WHAT IS REQUIRED ▸
Using the records below, filter out every line that lacks "Lietuvas" and copy the rest.

++++ SOURCE INFORMATION

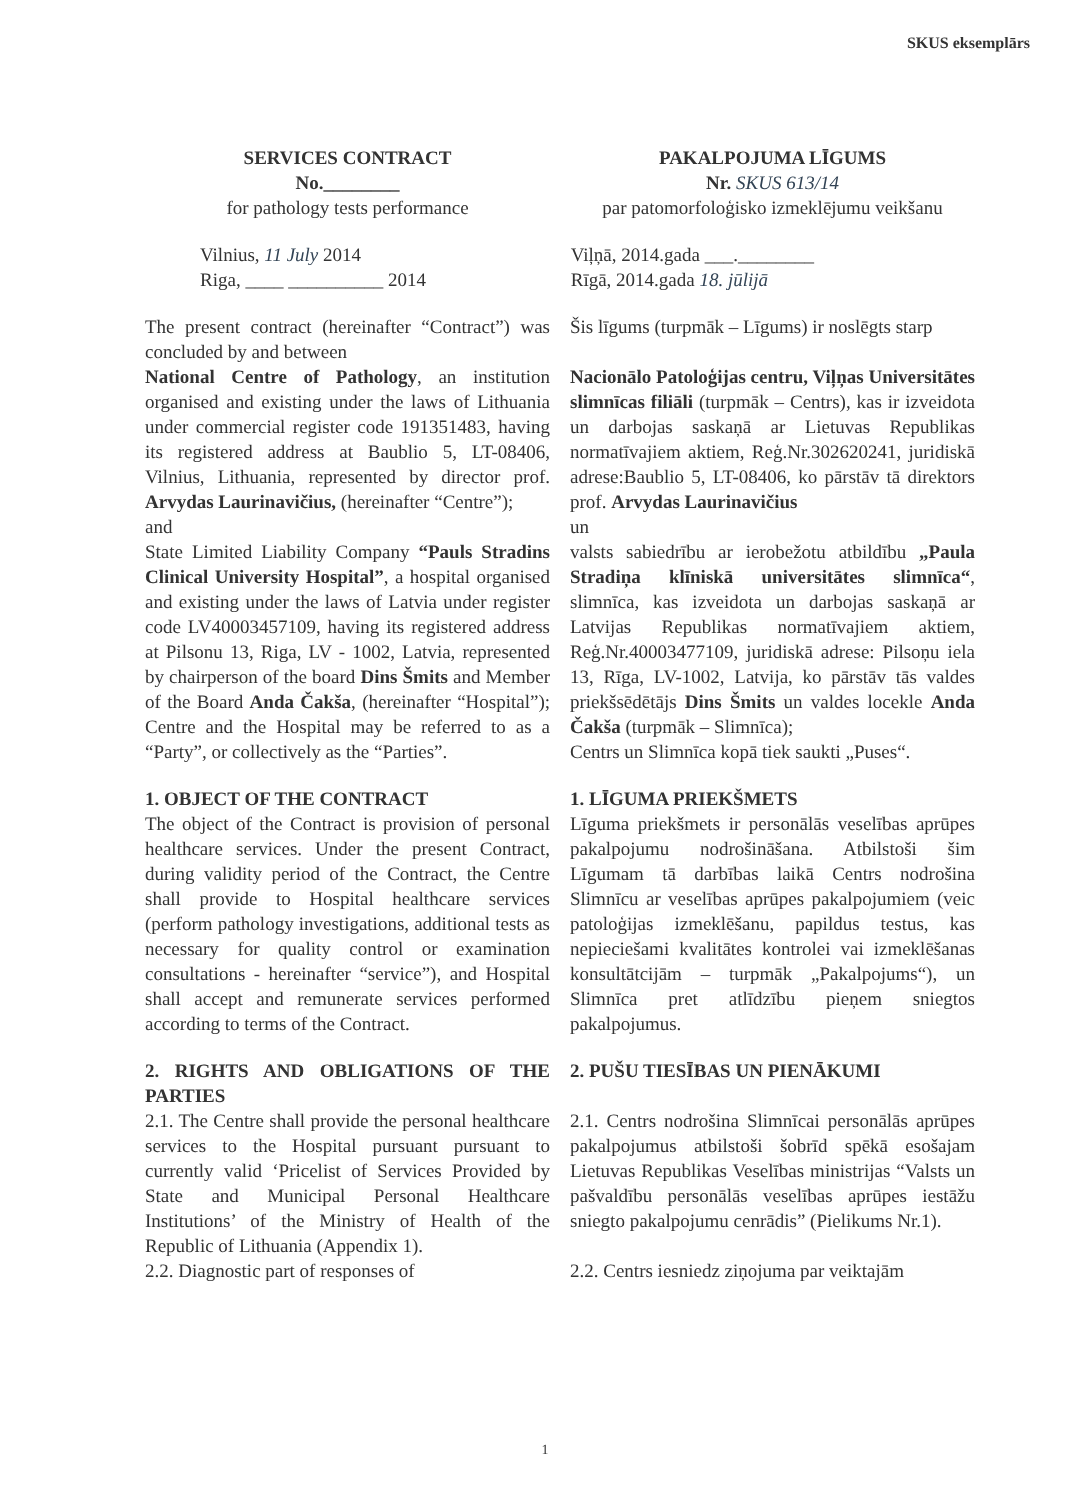SKUS eksemplārs
SERVICES CONTRACT
No.________
for pathology tests performance
PAKALPOJUMA LĪGUMS
Nr. SKUS 613/14
par patomorfoloģisko izmeklējumu veikšanu
Vilnius, 11 July 2014
Riga, ____ __________ 2014
Viļņā, 2014.gada ___.________
Rīgā, 2014.gada 18. jūlijā
The present contract (hereinafter “Contract”) was concluded by and between
National Centre of Pathology, an institution organised and existing under the laws of Lithuania under commercial register code 191351483, having its registered address at Baublio 5, LT-08406, Vilnius, Lithuania, represented by director prof. Arvydas Laurinavičius, (hereinafter “Centre”);
and
State Limited Liability Company “Pauls Stradins Clinical University Hospital”, a hospital organised and existing under the laws of Latvia under register code LV40003457109, having its registered address at Pilsonu 13, Riga, LV - 1002, Latvia, represented by chairperson of the board Dins Šmits and Member of the Board Anda Čakša, (hereinafter “Hospital”); Centre and the Hospital may be referred to as a “Party”, or collectively as the “Parties”.
Šis līgums (turpmāk – Līgums) ir noslēgts starp
Nacionālo Patoloģijas centru, Viļņas Universitātes slimnīcas filiāli (turpmāk – Centrs), kas ir izveidota un darbojas saskaņā ar Lietuvas Republikas normatīvajiem aktiem, Reģ.Nr.302620241, juridiskā adrese:Baublio 5, LT-08406, ko pārstāv tā direktors prof. Arvydas Laurinavičius
un
valsts sabiedrību ar ierobežotu atbildību „Paula Stradiņa klīniskā universitātes slimnīca“, slimnīca, kas izveidota un darbojas saskaņā ar Latvijas Republikas normatīvajiem aktiem, Reģ.Nr.40003477109, juridiskā adrese: Pilsoņu iela 13, Rīga, LV-1002, Latvija, ko pārstāv tās valdes priekšsēdētājs Dins Šmits un valdes locekle Anda Čakša (turpmāk – Slimnīca);
Centrs un Slimnīca kopā tiek saukti „Puses“.
1. OBJECT OF THE CONTRACT
The object of the Contract is provision of personal healthcare services. Under the present Contract, during validity period of the Contract, the Centre shall provide to Hospital healthcare services (perform pathology investigations, additional tests as necessary for quality control or examination consultations - hereinafter “service”), and Hospital shall accept and remunerate services performed according to terms of the Contract.
1. LĪGUMA PRIEKŠMETS
Līguma priekšmets ir personālās veselības aprūpes pakalpojumu nodrošināšana. Atbilstoši šim Līgumam tā darbības laikā Centrs nodrošina Slimnīcu ar veselības aprūpes pakalpojumiem (veic patoloģijas izmeklēšanu, papildus testus, kas nepieciešami kvalitātes kontrolei vai izmeklēšanas konsultātcijām – turpmāk „Pakalpojums“), un Slimnīca pret atlīdzību pieņem sniegtos pakalpojumus.
2. RIGHTS AND OBLIGATIONS OF THE PARTIES
2.1. The Centre shall provide the personal healthcare services to the Hospital pursuant pursuant to currently valid ‘Pricelist of Services Provided by State and Municipal Personal Healthcare Institutions’ of the Ministry of Health of the Republic of Lithuania (Appendix 1).
2.2. Diagnostic part of responses of
2. PUŠU TIESĪBAS UN PIENĀKUMI
2.1. Centrs nodrošina Slimnīcai personālās aprūpes pakalpojumus atbilstoši šobrīd spēkā esošajam Lietuvas Republikas Veselības ministrijas “Valsts un pašvaldību personālās veselības aprūpes iestāžu sniegto pakalpojumu cenrādis” (Pielikums Nr.1).
2.2. Centrs iesniedz ziņojuma par veiktajām
1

++++++++

ANSWER SECTION ▸
Nacionālo Patoloģijas centru, Viļņas Universitātes slimnīcas filiāli (turpmāk – Centrs), kas ir izveidota un darbojas saskaņā ar Lietuvas Republikas normatīvajiem aktiem, Reģ.Nr.302620241, juridiskā adrese:Baublio 5, LT-08406, ko pārstāv tā direktors prof. Arvydas Laurinavičius
2.1. Centrs nodrošina Slimnīcai personālās aprūpes pakalpojumus atbilstoši šobrīd spēkā esošajam Lietuvas Republikas Veselības ministrijas “Valsts un pašvaldību personālās veselības aprūpes iestāžu sniegto pakalpojumu cenrādis” (Pielikums Nr.1).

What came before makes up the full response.